LISTED RECORDS |
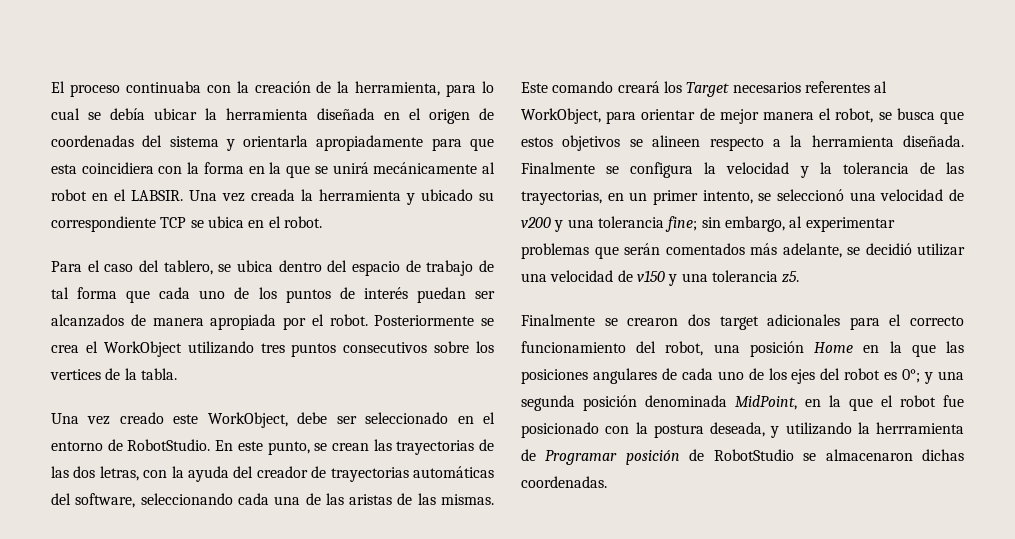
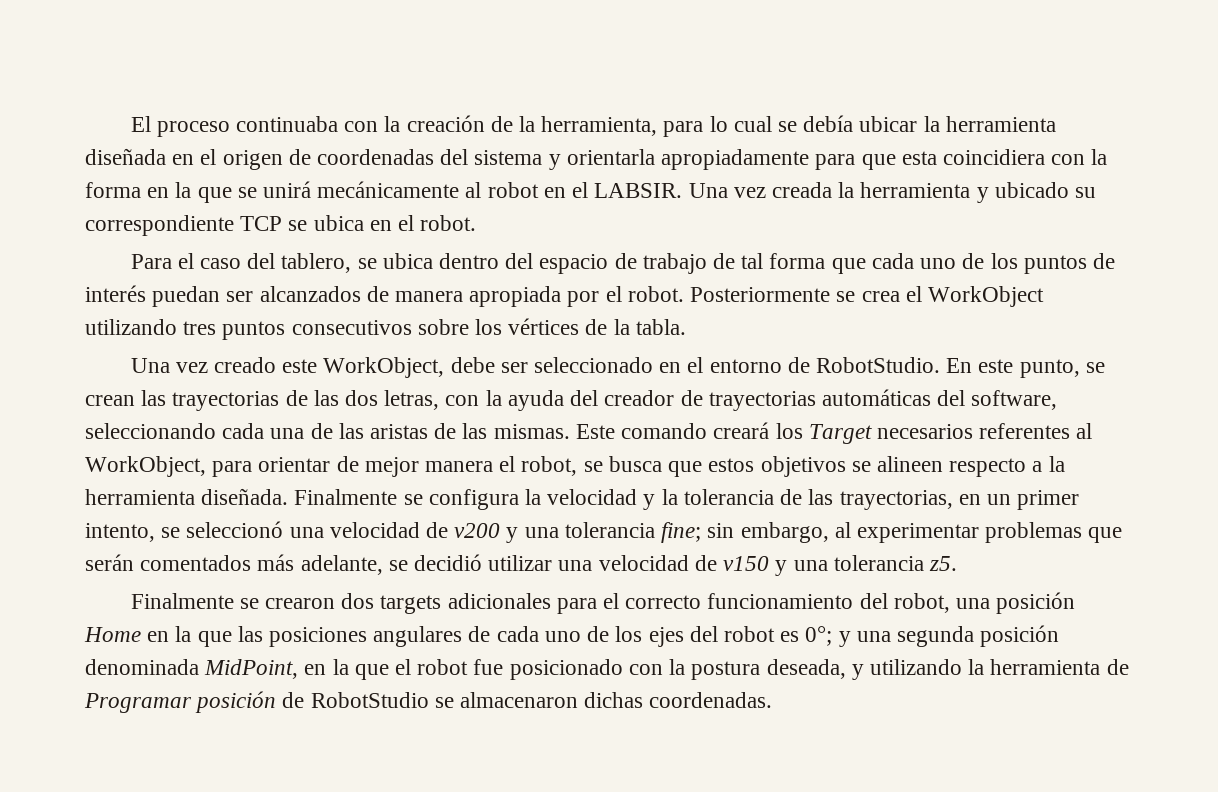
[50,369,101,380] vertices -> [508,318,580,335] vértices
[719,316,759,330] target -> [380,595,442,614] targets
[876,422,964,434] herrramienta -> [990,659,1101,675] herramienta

--

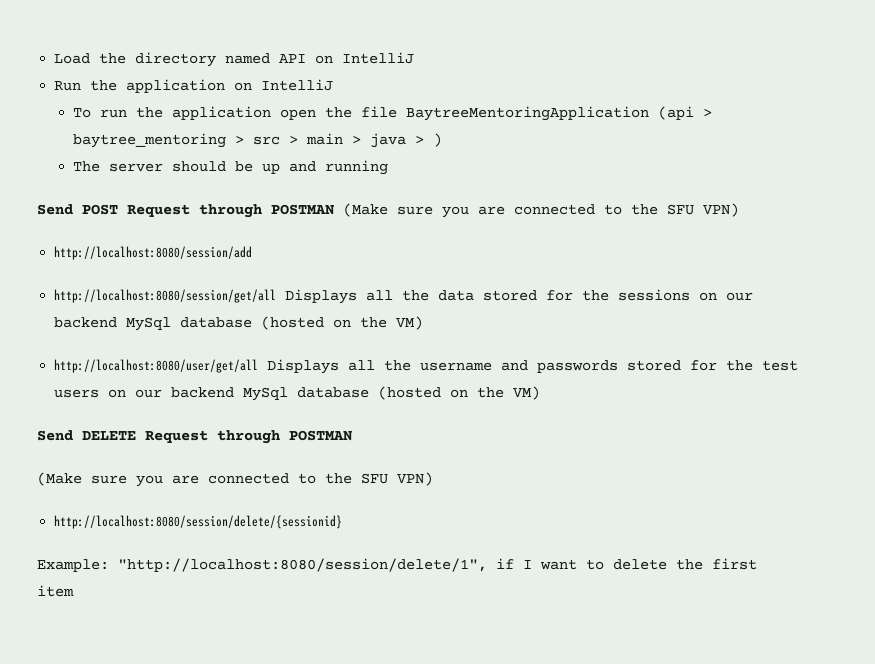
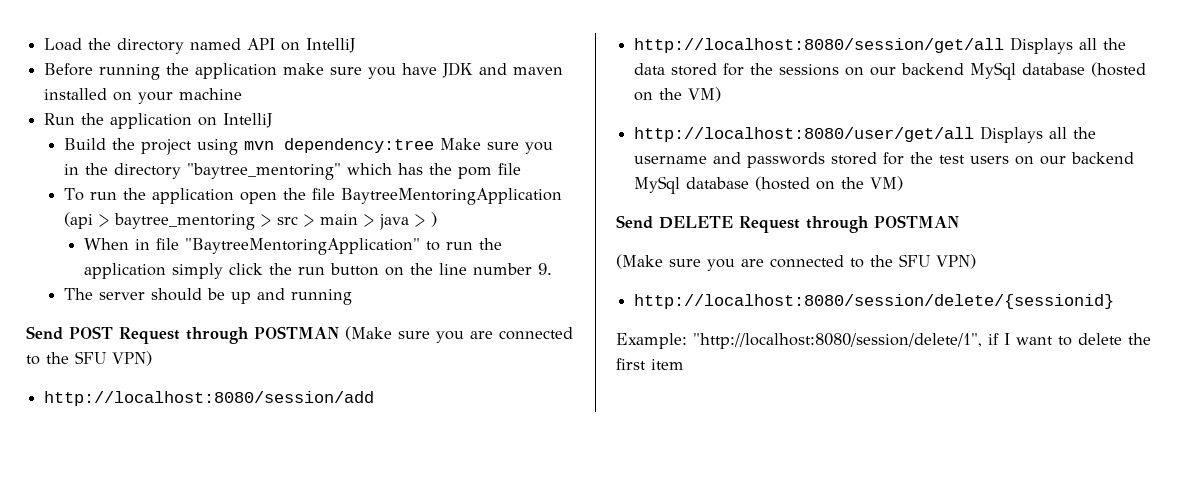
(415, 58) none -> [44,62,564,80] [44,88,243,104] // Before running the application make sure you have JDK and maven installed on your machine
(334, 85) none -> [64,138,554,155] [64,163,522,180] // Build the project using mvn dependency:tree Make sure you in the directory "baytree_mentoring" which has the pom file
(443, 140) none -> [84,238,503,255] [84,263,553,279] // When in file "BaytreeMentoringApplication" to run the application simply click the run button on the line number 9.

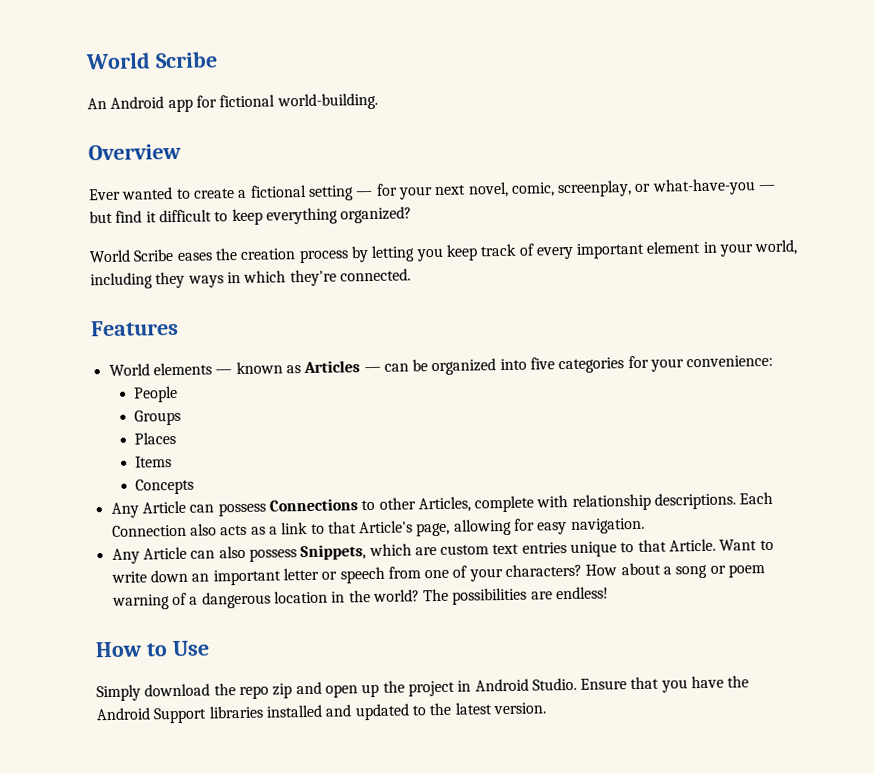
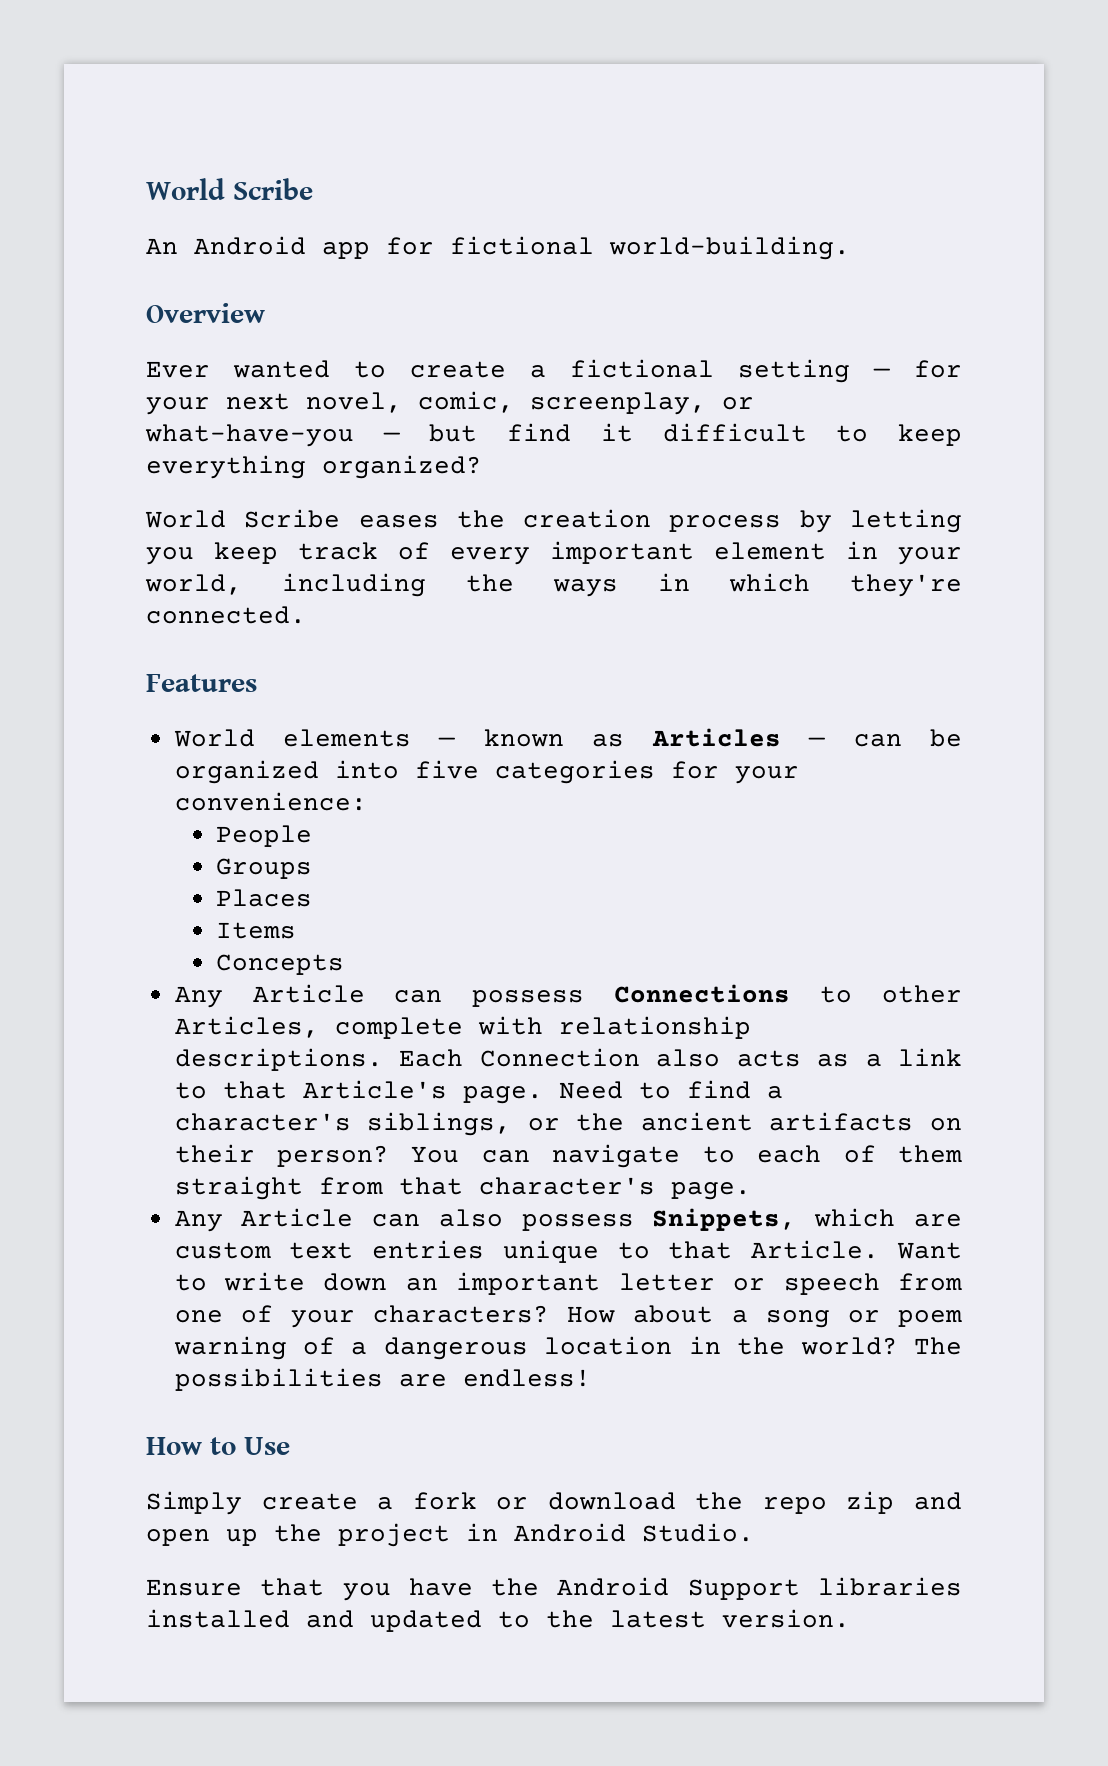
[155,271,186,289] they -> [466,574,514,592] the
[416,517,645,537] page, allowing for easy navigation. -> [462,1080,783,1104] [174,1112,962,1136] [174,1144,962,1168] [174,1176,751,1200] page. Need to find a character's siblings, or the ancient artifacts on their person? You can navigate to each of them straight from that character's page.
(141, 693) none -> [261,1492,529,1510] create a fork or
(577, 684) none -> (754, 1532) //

TASK TO CARRY OUT | Could you write out exactly the lines of the data above that run from the one holding "(334, 85) none" to the one holding "(577, 684) none -> (754, 1532) //", with both ends in and all pictures out?

ANSWER SPACE |
(334, 85) none -> [64,138,554,155] [64,163,522,180] // Build the project using mvn dependency:tree Make sure you in the directory "baytree_mentoring" which has the pom file
(443, 140) none -> [84,238,503,255] [84,263,553,279] // When in file "BaytreeMentoringApplication" to run the application simply click the run button on the line number 9.

[155,271,186,289] they -> [466,574,514,592] the
[416,517,645,537] page, allowing for easy navigation. -> [462,1080,783,1104] [174,1112,962,1136] [174,1144,962,1168] [174,1176,751,1200] page. Need to find a character's siblings, or the ancient artifacts on their person? You can navigate to each of them straight from that character's page.
(141, 693) none -> [261,1492,529,1510] create a fork or
(577, 684) none -> (754, 1532) //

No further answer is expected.